Gosto de café. É uma situação fora do comum. Uma cafeteria aberta sempre é um
convite obsessivo. Sento à mesa e passo alguns bons minutos com uma única xícara, que pode
desencadear a segunda, a terceira e todas as outras. Se estou sozinha, construo diálogos com
os personagens que se achegam na bancada e trocam meia dúzia de palavras com o vendedor.
Se estou acompanhada, para manter os amigos à mesa, vou saboreando cada nota de modo
que não falte mais uma história ou um hálito do tempo. Minha filha sempre fica angustiada:

- Mãe, pelo amor de Deus, acaba logo esse café!!! Você demora demais.
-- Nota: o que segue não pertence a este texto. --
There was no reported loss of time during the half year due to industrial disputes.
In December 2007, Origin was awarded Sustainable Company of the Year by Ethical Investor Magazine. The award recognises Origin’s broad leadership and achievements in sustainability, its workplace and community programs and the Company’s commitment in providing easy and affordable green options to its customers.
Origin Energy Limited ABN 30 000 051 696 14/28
Quando vem o segundo, muitas vezes aromatizado (adoro o de avelã), segue o


desespero...

- Outro?! Você passou vinte minutos tomando uma xicrinha de café e vai tomar
outro?!

Sou uma criminosa investigativa e o meu cúmplice é o café.

Martín Malharro, escritor argentino, nos diz sobre o ato de escritura que a criação do
personagem vai depender do humor. Fico pensando então que, se o café queimar, estamos
perdidos. Vence o leitor. Sobre o processo de maturação é fundamental entendermos que, às
vezes, tirando um pouco do vapor podemos produzir obra-prima. Alivia a pressão. Entendam:
se o vapor não sai, fica tudo queimado.

Aprendi que, em Nápoles, assim como no Brasil, convidar para um café é dizer:

- Vamos ficar juntos?

(Há quem prefira pagar um chopp, mas sou intimista.)
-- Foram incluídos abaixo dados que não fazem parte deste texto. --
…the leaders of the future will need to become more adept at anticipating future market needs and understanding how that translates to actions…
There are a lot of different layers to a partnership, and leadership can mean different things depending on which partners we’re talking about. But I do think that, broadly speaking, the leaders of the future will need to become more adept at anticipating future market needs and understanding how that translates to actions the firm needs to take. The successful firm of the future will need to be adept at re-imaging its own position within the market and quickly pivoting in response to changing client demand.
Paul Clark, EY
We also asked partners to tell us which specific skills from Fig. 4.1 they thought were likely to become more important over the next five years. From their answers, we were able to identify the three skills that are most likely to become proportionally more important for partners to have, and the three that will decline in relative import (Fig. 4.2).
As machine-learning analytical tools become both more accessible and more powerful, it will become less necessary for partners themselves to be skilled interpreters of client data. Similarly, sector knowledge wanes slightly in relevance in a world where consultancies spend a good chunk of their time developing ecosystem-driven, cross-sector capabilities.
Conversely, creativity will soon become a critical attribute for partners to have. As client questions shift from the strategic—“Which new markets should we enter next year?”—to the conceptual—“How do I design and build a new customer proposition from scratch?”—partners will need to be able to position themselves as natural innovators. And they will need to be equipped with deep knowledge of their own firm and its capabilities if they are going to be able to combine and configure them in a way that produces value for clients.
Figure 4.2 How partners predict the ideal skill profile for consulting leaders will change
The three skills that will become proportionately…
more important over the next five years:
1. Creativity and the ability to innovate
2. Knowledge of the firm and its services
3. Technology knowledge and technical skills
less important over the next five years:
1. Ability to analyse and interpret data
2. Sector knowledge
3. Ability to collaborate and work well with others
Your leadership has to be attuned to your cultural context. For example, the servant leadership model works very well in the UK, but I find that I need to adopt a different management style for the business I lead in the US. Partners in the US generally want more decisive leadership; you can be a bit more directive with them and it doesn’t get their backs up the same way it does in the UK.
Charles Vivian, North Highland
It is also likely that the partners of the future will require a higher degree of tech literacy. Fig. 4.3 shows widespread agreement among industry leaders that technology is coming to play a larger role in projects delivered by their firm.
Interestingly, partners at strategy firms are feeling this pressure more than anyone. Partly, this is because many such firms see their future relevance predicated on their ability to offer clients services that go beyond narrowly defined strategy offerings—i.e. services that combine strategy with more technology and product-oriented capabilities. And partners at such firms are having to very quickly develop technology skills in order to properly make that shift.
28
A torrefação geralmente tem uma temperatura elevadíssima. Assim se desenvolve


aromas, sabores. Acreditem, muda-se inclusive a estrutura do grão, muitas vezes a pressão
interna provoca rachaduras. Reações químicas imprevisíveis.

Volto ao Martín me aproveitando de uma anedota em que relata sobre as mesas do


bar que frequenta:

Número 1 - Discórdia.

Número 2 - Encontro.

Número 14 - Morte.

Como um bom supersticioso, nunca se senta naquela última.


O caffè sospeso é a solidariedade a um estranho. O café fica em aberto e o barista
decide a quem entregar. É um prazer imenso! Se alguém te oferece um café, você fica de bom
humor. O ditado italiano reivindica: "Café é um abraço numa caneca". A verdadeira
fraternidade de uma revolução.

Um café pode ser preservado no sentido de continuidade, não um legado. Observe.


Constrói-se com café uma relação em aberto, uma relação de sobrevivência. A pandemia nos
trouxe muitas escolhas banhadas em cafés pela manhã. Desses que nos acordam da
madrugada escura, esperando a luz benfazeja da liberdade. De alguma maneira, um tanto
insólita, ficaram preservadas identidades um tanto perigosas, empertigadas.

Vai daqui uma cafeteria aberta e a obsessão em receber os melhores sabores e aromas
possíveis diante de histórias tão inoportunas quanto o tempo.